_TASK DESCRIPTION_: Please return the lines of the data below, word for word, from the first line through the line containing "Figure 15. Microstructure".

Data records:
==*==

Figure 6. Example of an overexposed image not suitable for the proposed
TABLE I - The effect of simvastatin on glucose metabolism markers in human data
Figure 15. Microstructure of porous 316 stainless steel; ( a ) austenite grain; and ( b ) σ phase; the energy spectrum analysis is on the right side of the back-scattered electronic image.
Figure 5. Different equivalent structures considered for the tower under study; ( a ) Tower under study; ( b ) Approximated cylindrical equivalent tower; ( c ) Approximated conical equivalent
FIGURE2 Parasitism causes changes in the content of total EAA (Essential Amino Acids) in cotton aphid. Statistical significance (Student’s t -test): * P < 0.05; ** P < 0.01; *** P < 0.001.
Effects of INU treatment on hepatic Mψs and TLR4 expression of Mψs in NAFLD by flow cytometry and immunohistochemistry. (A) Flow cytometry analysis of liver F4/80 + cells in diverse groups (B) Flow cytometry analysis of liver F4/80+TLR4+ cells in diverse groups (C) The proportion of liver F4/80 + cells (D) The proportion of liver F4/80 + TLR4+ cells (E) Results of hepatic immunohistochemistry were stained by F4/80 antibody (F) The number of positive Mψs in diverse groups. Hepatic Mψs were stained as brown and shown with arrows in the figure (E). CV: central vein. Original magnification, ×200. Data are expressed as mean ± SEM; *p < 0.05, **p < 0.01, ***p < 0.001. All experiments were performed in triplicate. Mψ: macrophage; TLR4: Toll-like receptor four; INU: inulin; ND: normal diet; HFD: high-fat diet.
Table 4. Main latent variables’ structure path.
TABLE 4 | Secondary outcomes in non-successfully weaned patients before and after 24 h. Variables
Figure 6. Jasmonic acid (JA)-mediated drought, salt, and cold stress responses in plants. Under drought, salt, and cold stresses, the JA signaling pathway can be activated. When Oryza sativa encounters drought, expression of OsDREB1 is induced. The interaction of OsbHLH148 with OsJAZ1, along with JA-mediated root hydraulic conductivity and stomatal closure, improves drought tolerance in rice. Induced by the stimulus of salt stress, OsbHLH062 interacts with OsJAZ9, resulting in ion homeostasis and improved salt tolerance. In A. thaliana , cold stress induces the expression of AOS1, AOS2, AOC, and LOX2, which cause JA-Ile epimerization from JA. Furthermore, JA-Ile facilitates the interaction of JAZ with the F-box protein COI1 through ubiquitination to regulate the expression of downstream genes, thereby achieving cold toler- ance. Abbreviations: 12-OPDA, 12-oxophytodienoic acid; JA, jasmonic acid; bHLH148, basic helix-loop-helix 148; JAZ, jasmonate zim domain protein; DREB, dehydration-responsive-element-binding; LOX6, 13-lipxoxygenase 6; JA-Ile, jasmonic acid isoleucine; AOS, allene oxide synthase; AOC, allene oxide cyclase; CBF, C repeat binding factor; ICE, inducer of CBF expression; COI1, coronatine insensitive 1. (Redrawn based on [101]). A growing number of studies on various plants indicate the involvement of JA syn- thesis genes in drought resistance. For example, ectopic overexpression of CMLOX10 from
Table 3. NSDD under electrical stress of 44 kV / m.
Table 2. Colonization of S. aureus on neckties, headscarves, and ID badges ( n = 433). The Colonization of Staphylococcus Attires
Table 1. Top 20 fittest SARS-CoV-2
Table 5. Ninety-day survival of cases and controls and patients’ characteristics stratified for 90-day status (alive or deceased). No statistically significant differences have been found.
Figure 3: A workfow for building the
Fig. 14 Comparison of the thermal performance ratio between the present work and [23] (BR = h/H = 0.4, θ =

==*==

_RESPONSE AREA_:
Figure 6. Example of an overexposed image not suitable for the proposed
TABLE I - The effect of simvastatin on glucose metabolism markers in human data
Figure 15. Microstructure of porous 316 stainless steel; ( a ) austenite grain; and ( b ) σ phase; the energy spectrum analysis is on the right side of the back-scattered electronic image.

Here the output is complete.